■ **Exercise prompt**
Reading the listing that follows, count the lines where "status" appears, and answer with only that count.

■ **Data for review**
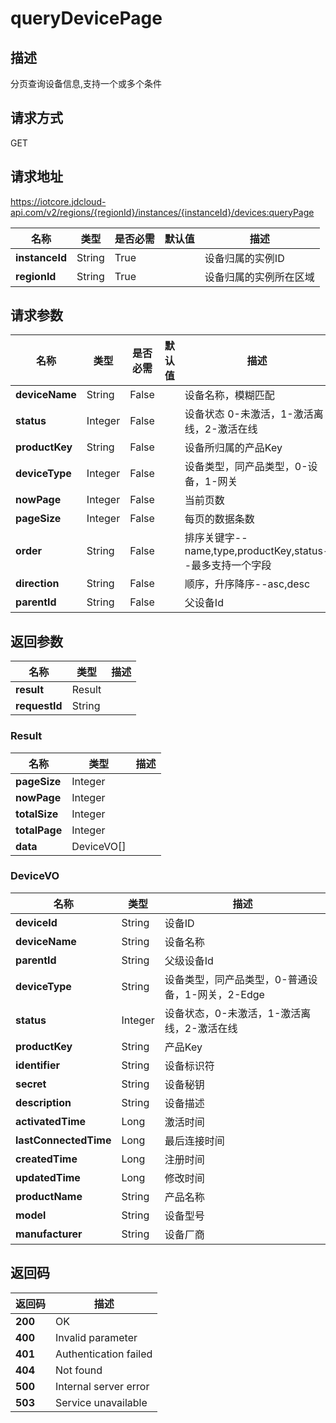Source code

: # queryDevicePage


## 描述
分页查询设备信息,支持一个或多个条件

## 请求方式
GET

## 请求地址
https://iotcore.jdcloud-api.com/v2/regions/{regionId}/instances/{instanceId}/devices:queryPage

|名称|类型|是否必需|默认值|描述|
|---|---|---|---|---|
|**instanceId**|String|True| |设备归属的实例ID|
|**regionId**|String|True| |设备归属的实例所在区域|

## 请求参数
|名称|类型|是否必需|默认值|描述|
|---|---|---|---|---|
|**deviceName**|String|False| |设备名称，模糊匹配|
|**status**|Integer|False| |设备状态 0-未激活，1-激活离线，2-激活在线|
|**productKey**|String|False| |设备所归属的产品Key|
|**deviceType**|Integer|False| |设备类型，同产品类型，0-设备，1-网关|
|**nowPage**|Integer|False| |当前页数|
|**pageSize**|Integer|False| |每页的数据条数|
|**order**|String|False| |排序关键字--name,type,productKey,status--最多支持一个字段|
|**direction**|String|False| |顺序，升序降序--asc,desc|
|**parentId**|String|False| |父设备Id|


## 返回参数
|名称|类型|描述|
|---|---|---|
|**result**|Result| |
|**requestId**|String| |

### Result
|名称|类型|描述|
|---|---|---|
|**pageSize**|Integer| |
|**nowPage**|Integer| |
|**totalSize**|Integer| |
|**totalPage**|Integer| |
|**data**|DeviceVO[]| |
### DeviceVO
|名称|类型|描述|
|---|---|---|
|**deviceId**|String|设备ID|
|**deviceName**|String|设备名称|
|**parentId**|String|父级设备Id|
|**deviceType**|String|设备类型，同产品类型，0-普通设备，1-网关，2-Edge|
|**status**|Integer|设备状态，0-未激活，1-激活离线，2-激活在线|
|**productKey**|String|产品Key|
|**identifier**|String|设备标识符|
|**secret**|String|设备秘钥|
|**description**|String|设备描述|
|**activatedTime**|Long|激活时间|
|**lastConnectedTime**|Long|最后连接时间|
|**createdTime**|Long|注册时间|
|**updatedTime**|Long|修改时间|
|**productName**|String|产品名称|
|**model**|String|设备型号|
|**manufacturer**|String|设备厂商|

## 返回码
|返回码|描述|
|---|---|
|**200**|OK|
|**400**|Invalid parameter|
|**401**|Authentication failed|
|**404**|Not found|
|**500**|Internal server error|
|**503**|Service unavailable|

■ **Solution**
3